The movie leans too heavily on a couple of gay stereotypes. There are at least two too many scenes of Milk basking in opera, including a laughably heavy-handed death scene. Not even Sean Penn can pull off teetering before a window on his knees, mortally wounded, while gazing at posters advertising Tosca.

Penn also gets the unenviable task of reading from the final statement Milk left to be played in the event of his assassination. Every so often, the movie grinds to a halt while we watch Penn’s Milk sit at a kitchen table and record parts of that statement, most of which tell us things we’ve already seen unfold or are about to watch.
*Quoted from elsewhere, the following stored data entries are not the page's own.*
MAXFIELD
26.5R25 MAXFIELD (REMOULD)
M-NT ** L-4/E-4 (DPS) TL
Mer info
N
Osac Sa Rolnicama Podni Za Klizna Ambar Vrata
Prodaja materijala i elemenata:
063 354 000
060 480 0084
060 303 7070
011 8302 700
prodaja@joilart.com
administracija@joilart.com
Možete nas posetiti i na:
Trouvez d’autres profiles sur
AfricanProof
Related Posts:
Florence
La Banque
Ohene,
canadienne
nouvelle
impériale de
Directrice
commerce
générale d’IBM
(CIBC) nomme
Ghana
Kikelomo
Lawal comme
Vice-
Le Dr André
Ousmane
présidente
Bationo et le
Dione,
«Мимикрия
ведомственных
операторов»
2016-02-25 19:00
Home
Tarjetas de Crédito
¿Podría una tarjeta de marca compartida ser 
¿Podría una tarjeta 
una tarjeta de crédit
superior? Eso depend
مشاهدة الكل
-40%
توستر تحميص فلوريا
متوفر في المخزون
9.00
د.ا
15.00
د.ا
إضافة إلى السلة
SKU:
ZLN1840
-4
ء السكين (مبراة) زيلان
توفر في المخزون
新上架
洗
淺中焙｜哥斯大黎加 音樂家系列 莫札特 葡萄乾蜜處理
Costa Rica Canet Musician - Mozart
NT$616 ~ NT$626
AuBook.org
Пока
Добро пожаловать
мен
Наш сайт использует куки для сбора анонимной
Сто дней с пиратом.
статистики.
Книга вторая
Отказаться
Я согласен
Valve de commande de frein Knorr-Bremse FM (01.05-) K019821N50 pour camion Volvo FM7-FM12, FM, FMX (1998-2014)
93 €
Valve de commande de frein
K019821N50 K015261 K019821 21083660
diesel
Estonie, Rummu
In spite of everything, Penn does a wonderful job. Widening his deep-creased smile and softening his eyes, he exudes waves of joy, loving kindness, humor, and courage that make it easy to imagine why so many people might have been so drawn to Milk – though I could never quite stop wondering what might have been airbrushed out of that portrait.

Brolin is also excellent, giving White a stiff, needy nerdiness that makes him pitiable rather than odious. And Franco’s slow-burning incandescence, Luna’s askew intensity, and Hirsch’s flirty charisma make their characters interesting to watch even when they don’t have much to do.

And yet, when the filmmakers intercut footage of the actors with documentary footage of the people they’re playing at the end of the film, almost all the real people look more complex and compelling than their Hollywood counterparts.

The last one we see is Milk, caught in the middle of an extended laugh, surrounded by friends, and delighted by the life he was living so fully. More than anything else in this two-hour-plus movie, that fleet, flickering image made me mourn his violent and untimely death.